The Proper Framework
Instead of asking "What choice won't get me fired?", startup employees should be asking:
What choice maximizes our speed to the next milestone?
What choice preserves our optionality?
What choice aligns with our current scale?
What choice fits our resource constraints?
Looking at successful startups, you often find they made unconventional tooling choices early on:
Stripe used IRC for team communication well into their growth phase
Figma built on WebGL when desktop apps were considered the "safe" choice
Discord built on Elixir when most companies would have… not
Netflix chose to stream video over the internet when mailing DVDs was working fine
These weren't just different choices – they were choices that looked wrong to industry veterans. They were choices that someone coming from a large company would have advised against. They were choices that required conviction and understanding of first principles rather than pattern matching to existing solutions.
The Startup Advantage
This brings us to the core insight: startups don't win by making safer choices than incumbents. They win by making different choices that leverage their structural advantages:
No legacy systems to maintain
No existing customers to satisfy
No organizational processes to follow
No quarterly earnings to hit
No existing revenue streams to protect
When a startup employee pushes for "enterprise" solutions, they're effectively advocating for voluntarily taking on enterprise constraints without enterprise resources. This is the worst of both worlds.
The Correct Response
So what should you do when someone in your startup advocates for an "IBM choice"?
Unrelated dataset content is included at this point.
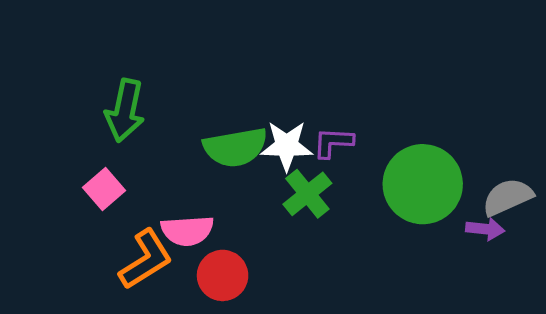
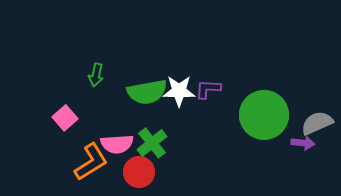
green arrow: (125, 110) -> (96, 75), moved, size x0.6
green cross: (307, 194) -> (152, 143), moved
First, understand their reasoning. Sometimes people default to enterprise solutions because they don't know alternatives exist. This is fixable through education.
But if someone consistently pushes for choices that:
Prioritize their resume over company outcomes
Optimize for hypothetical future scale over current needs
Focus on minimizing downside rather than maximizing upside
Pattern match to large company solutions rather than first principles thinking
Then yes, you should fire them. Not because they made a bad choice, but because they've demonstrated they fundamentally don't understand startup dynamics. They're optimizing for the wrong things, and that won't change with a single decision.
The Way Forward
The real lesson of "nobody got fired for buying IBM" isn't about IBM – it's about incentive structures. In large companies, individual career risk and company risk are often disconnected. You can make choices that are bad for the company but good for your career.
In a well-run startup, this shouldn't be possible. The incentives should be aligned so that what's good for the company is good for employees. If someone is making choices that optimize for their individual career safety over company success, that's a sign your incentives aren't properly aligned.
This means equity that matters. This means celebrating intelligent risk-taking. This means creating a culture where "nobody got fired for making the right choice for the company, even if it looked risky on paper."
Because ultimately, the real risk isn't choosing the wrong tool. The real risk is hiring people who don't understand that startups win by being different, not by being safe.
In other words, fire them for buying IBM. Your startup's life depends on it.